MEI is partnering with the University of Notre Dame, the Swiss Tropical and Public Health Institute, and two Bangkok universities. The funding comes from the Australian government.

That initial phase is what McIver called a “semi-field study.” The research takes place outdoors, but under very controlled circumstances. A person wearing clothes treated with mosquito repellant, say, sits in a tent near a laboratory in Thailand.

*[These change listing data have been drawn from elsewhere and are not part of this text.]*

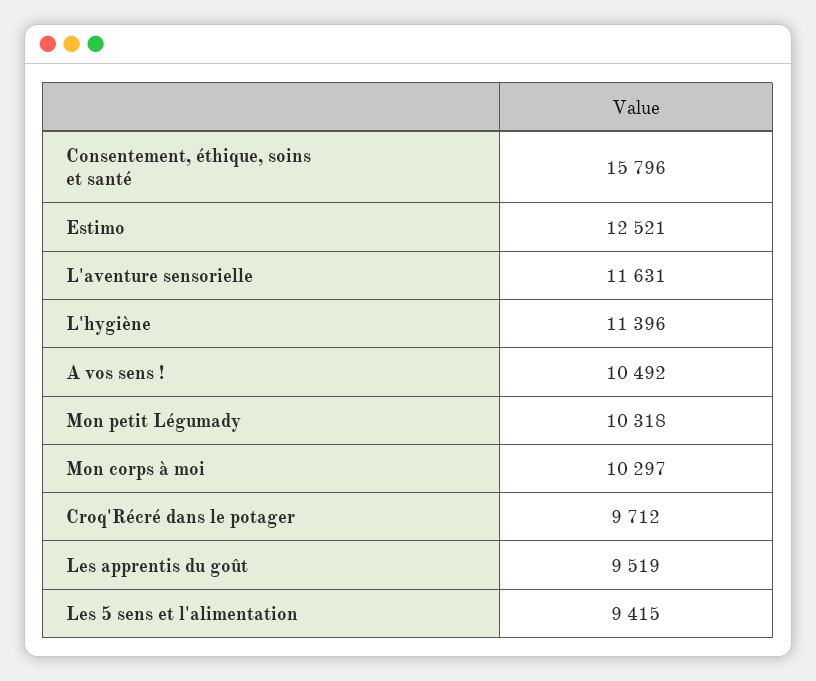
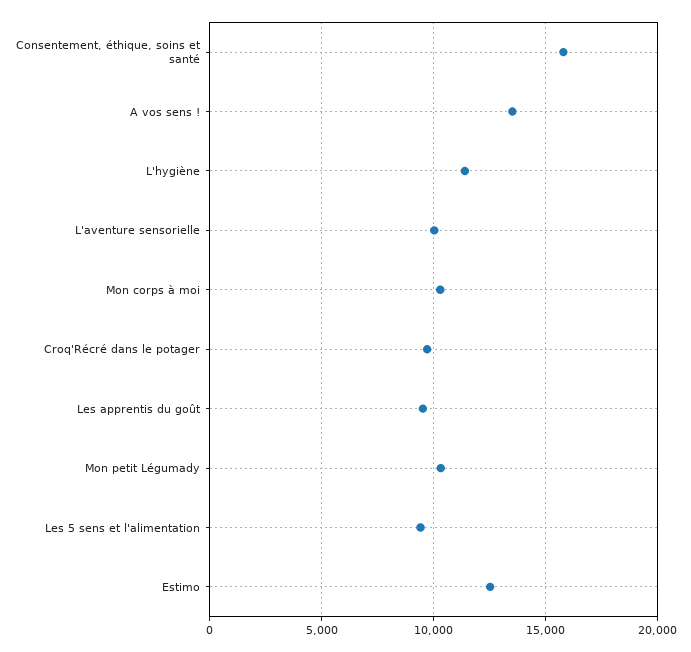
  {
    "Consentement, éthique, soins et santé": 15796,
    "Estimo": 12521,
-   "L'aventure sensorielle": 11631,
+   "L'aventure sensorielle": 10000,
    "L'hygiène": 11396,
-   "A vos sens !": 10492,
+   "A vos sens !": 13500,
    "Mon petit Légumady": 10318,
    "Mon corps à moi": 10297,
    "Croq'Récré dans le potager": 9712,
    "Les apprentis du goût": 9519,
    "Les 5 sens et l'alimentation": 9415
  }

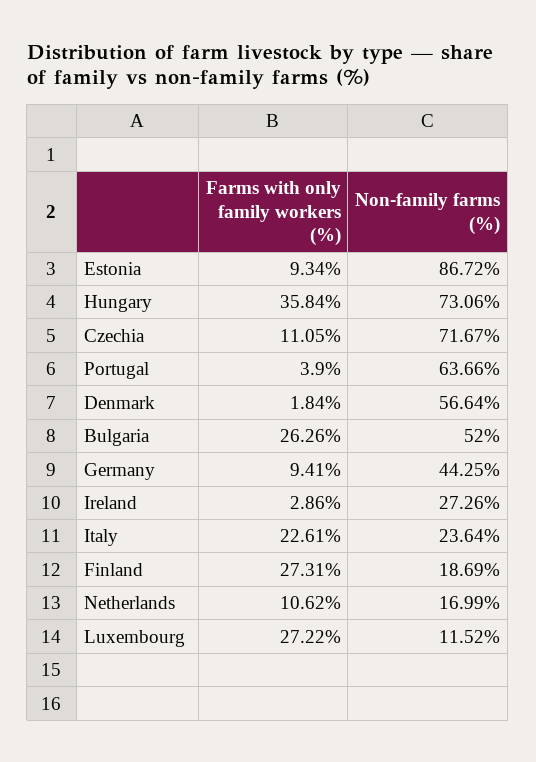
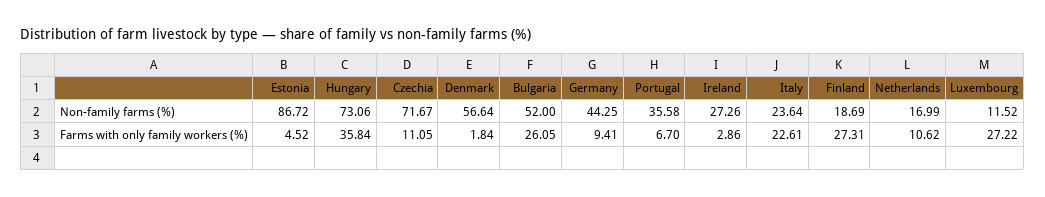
  {
    "Farms with only family workers (%)": {
-     "Estonia": 9.34,
+     "Estonia": 4.52,
      "Hungary": 35.84,
      "Czechia": 11.05,
-     "Portugal": 3.9,
+     "Portugal": 6.7,
      "Denmark": 1.84,
-     "Bulgaria": 26.26,
+     "Bulgaria": 26.05,
      "Germany": 9.41,
      "Ireland": 2.86,
      "Italy": 22.61,
      "Finland": 27.31,
      "Netherlands": 10.62,
      "Luxembourg": 27.22
    },
    "Non-family farms (%)": {
      "Estonia": 86.72,
      "Hungary": 73.06,
      "Czechia": 71.67,
-     "Portugal": 63.66,
+     "Portugal": 35.58,
      "Denmark": 56.64,
      "Bulgaria": 52,
      "Germany": 44.25,
      "Ireland": 27.26,
      "Italy": 23.64,
      "Finland": 18.69,
      "Netherlands": 16.99,
      "Luxembourg": 11.52
    }
  }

A coworker then releases lab-bred mosquitos certain not to be carrying malaria into the tent, so the participant can count how many bugs land on him or her. (Landing is used as a proxy for biting.)

In the next phase, paid research assistants try the intervention techniques for nightly six-hour sessions in the forest, collecting any mosquitos that try to bite them in pipettes. Finally, the interventions that have proven most beneficial will be rolled out among three forest communities in Cambodia: forest rangers, people who live in villages but work in the nearby forest, and people who both live and work in the forest. This last group is particularly hard to reach because they largely belong to non-Khmer ethnic backgrounds – such as the Bunong – and do not speak Khmer, Cambodia’s official language.

Of 2,000-3,000 people, half will get the mosquito-repelling intervention. McIver’s team will follow the group for a year, providing malaria tests every few weeks. At the end, they will compare rates of malaria in the treatment group with rates in the control group.

Malaria is a long slog, which is what has pushed some to invest heavily in gene drive technologies that would make mosquitos genetically unable to carry the parasites that cause malaria. It’s also pushed McIver’s colleagues at the Malaria Elimination Initiative to call for a redistribution of resources away from incremental measures like this one. But for now, on the ground, it’s any port in a storm: Every effort moves forward.